━━━━━ ENTRIES SHOWN

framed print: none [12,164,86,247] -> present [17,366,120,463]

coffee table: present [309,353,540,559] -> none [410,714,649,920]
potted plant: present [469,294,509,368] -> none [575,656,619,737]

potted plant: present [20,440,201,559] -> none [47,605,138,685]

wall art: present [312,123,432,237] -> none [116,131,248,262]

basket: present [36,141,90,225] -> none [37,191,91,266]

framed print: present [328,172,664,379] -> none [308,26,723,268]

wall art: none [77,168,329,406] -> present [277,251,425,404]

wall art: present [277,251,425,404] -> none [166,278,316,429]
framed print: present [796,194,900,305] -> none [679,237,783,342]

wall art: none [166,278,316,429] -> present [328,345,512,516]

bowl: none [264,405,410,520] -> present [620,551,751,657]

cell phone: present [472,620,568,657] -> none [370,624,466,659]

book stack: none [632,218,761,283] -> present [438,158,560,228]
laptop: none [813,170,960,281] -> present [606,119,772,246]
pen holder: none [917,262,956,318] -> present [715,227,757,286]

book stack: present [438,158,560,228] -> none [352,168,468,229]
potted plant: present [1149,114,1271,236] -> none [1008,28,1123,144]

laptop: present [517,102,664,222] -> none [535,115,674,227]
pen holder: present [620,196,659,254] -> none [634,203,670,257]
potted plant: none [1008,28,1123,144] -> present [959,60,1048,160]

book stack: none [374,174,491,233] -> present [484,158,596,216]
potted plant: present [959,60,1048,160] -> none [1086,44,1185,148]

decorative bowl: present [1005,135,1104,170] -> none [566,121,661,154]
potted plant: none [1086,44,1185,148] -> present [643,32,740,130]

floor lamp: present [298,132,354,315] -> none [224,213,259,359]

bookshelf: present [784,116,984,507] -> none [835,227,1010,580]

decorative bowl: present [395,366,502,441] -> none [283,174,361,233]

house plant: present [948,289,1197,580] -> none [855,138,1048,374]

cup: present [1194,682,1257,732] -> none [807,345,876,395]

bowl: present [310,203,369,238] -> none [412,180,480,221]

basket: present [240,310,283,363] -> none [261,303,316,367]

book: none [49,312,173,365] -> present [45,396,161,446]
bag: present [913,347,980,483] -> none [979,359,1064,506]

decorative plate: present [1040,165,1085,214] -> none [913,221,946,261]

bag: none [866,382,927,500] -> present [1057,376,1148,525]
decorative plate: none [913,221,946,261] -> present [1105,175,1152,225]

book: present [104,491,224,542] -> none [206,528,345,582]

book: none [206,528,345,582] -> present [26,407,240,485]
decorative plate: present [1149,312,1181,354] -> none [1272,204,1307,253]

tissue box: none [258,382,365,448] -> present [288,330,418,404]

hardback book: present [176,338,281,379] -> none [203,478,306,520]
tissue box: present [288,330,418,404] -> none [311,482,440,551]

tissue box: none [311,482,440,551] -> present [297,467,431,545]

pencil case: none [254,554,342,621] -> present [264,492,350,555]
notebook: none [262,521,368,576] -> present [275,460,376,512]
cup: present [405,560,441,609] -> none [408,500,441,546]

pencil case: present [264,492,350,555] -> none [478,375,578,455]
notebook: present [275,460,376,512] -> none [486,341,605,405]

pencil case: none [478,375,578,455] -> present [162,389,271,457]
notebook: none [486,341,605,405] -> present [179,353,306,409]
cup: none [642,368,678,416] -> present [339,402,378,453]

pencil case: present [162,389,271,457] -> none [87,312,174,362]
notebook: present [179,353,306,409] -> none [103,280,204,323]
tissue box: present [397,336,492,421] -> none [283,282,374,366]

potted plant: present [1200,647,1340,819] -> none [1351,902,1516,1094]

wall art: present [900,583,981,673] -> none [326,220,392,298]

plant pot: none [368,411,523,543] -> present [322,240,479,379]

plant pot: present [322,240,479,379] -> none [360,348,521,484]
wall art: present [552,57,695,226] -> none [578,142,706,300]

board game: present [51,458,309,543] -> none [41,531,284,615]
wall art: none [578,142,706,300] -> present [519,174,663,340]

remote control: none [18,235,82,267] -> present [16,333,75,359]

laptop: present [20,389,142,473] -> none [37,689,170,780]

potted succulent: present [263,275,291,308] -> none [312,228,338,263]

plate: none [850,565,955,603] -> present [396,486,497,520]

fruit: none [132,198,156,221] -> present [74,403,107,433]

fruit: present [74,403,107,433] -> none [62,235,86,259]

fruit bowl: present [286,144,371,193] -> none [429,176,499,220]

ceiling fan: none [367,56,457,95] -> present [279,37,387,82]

━━━━━━━━━━

REQUEST — Every line from the one that has "notebook: present [179,353,306,409]" down to the last line above must be written out exactly, with both ends included and nothing else.

SOLUTION TO THIS PROBLEM —
notebook: present [179,353,306,409] -> none [103,280,204,323]
tissue box: present [397,336,492,421] -> none [283,282,374,366]

potted plant: present [1200,647,1340,819] -> none [1351,902,1516,1094]

wall art: present [900,583,981,673] -> none [326,220,392,298]

plant pot: none [368,411,523,543] -> present [322,240,479,379]

plant pot: present [322,240,479,379] -> none [360,348,521,484]
wall art: present [552,57,695,226] -> none [578,142,706,300]

board game: present [51,458,309,543] -> none [41,531,284,615]
wall art: none [578,142,706,300] -> present [519,174,663,340]

remote control: none [18,235,82,267] -> present [16,333,75,359]

laptop: present [20,389,142,473] -> none [37,689,170,780]

potted succulent: present [263,275,291,308] -> none [312,228,338,263]

plate: none [850,565,955,603] -> present [396,486,497,520]

fruit: none [132,198,156,221] -> present [74,403,107,433]

fruit: present [74,403,107,433] -> none [62,235,86,259]

fruit bowl: present [286,144,371,193] -> none [429,176,499,220]

ceiling fan: none [367,56,457,95] -> present [279,37,387,82]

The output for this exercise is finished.